* [PROBLEM DETAILS]: Using the data below, work out how many of its lines contain "компании", and give that number with nothing added.

* [STORED DATA]:
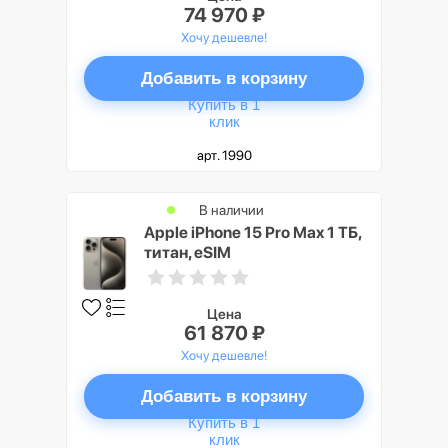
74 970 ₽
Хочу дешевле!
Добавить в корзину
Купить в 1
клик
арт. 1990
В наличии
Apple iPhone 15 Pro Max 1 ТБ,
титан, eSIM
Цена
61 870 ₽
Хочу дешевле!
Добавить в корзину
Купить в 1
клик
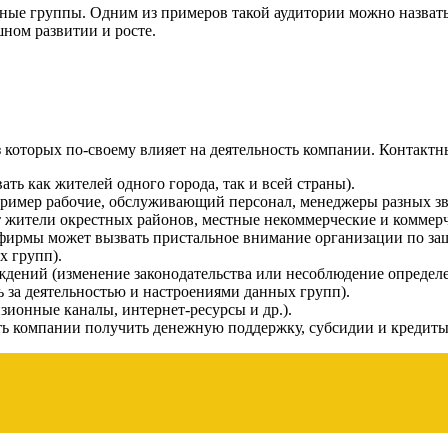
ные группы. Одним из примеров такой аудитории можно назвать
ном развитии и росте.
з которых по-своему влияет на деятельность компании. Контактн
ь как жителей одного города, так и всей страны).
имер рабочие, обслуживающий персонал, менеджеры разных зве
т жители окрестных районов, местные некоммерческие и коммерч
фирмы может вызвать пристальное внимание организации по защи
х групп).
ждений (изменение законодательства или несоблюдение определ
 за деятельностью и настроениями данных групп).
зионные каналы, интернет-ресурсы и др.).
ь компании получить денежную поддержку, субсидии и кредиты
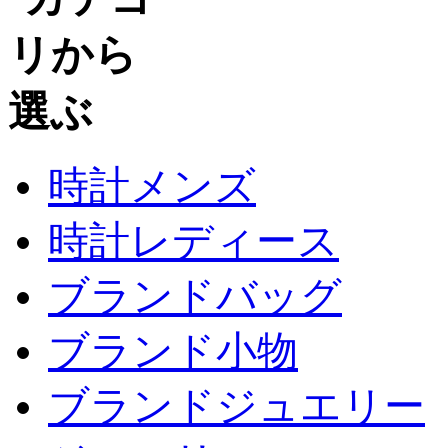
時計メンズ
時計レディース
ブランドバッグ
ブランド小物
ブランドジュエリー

--

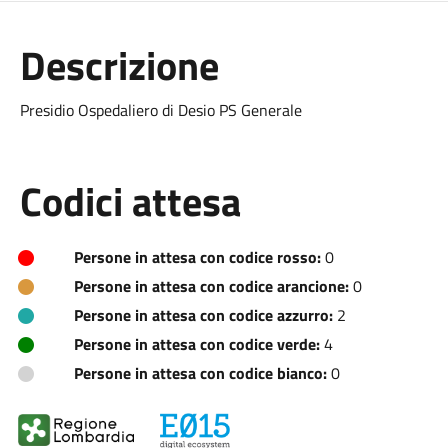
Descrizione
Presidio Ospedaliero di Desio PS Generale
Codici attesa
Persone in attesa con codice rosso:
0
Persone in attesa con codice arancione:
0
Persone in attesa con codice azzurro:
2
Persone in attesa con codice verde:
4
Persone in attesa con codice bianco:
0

--

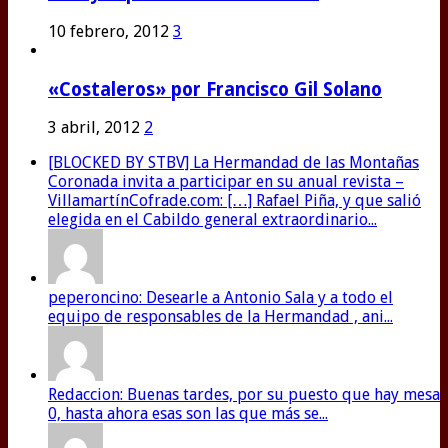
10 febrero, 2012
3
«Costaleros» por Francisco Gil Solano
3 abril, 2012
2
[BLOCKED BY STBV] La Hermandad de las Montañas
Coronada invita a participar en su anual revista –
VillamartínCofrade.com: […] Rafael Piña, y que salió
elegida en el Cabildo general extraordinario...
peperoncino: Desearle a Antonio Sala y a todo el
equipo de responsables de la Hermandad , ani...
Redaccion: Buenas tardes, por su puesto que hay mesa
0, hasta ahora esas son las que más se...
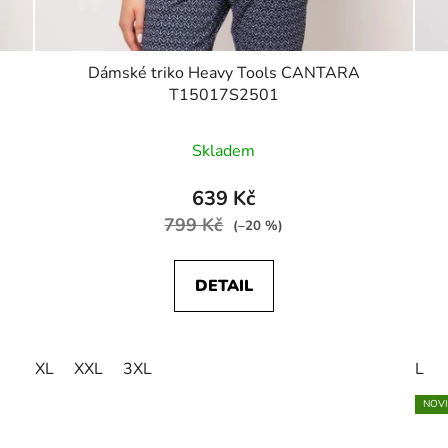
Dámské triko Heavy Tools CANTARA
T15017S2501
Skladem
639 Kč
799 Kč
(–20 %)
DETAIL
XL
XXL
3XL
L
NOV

* [THE ANSWER]: 2